EXERCISE REQUIREMENTS:
Among the entries below, which lines include the string "shifted"? Show each one.

SOURCE MATERIAL:
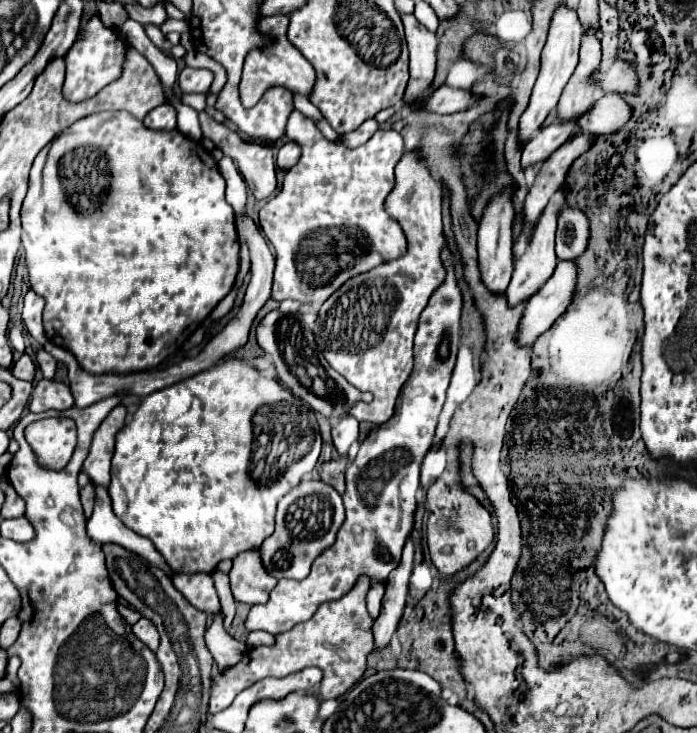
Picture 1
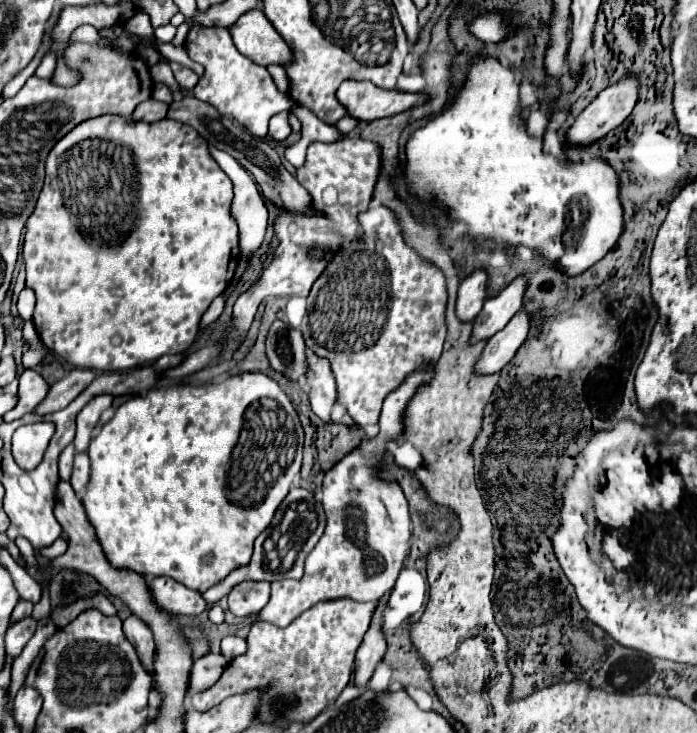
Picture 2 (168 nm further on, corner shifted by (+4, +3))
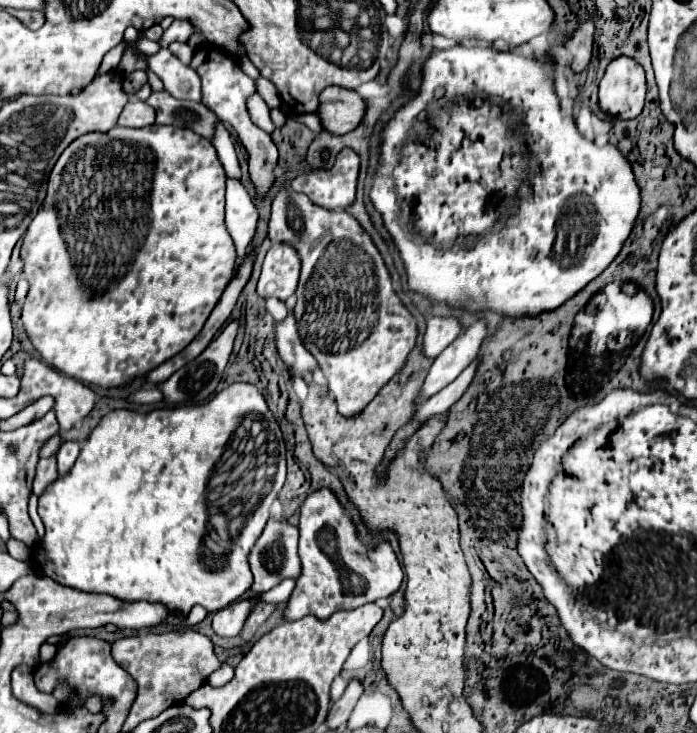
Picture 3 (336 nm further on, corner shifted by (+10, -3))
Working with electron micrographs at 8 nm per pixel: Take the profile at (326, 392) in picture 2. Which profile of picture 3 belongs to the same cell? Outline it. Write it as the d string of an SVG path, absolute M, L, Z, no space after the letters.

==

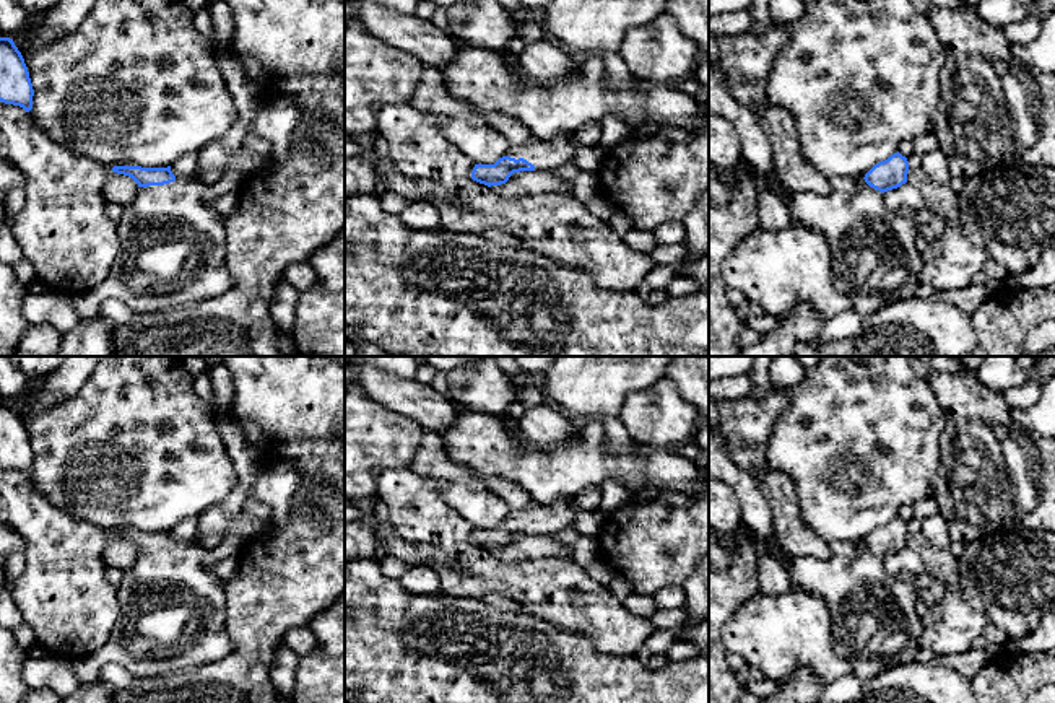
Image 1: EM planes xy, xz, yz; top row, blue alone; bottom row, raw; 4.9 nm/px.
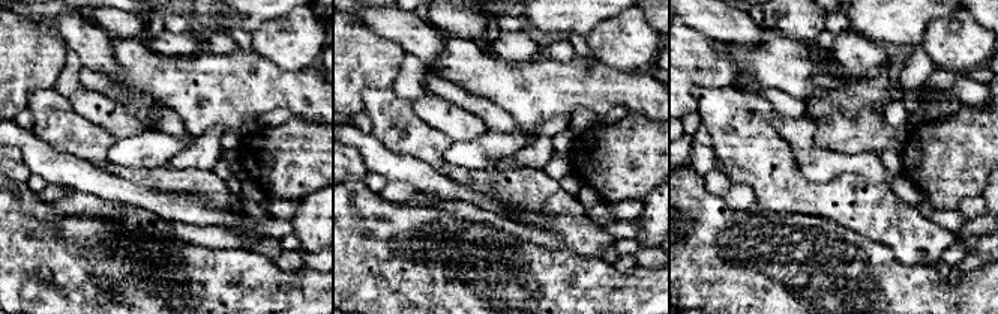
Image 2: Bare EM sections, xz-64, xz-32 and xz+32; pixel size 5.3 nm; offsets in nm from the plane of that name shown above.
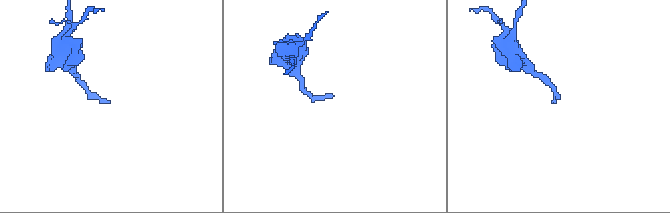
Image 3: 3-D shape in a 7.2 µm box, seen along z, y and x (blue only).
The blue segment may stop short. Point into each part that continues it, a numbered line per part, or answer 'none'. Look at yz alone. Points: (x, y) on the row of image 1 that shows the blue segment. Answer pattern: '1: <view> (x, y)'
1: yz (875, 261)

OUTPUT FOR THIS EXERCISE:
Picture 2 (168 nm further on, corner shifted by (+4, +3))
Picture 3 (336 nm further on, corner shifted by (+10, -3))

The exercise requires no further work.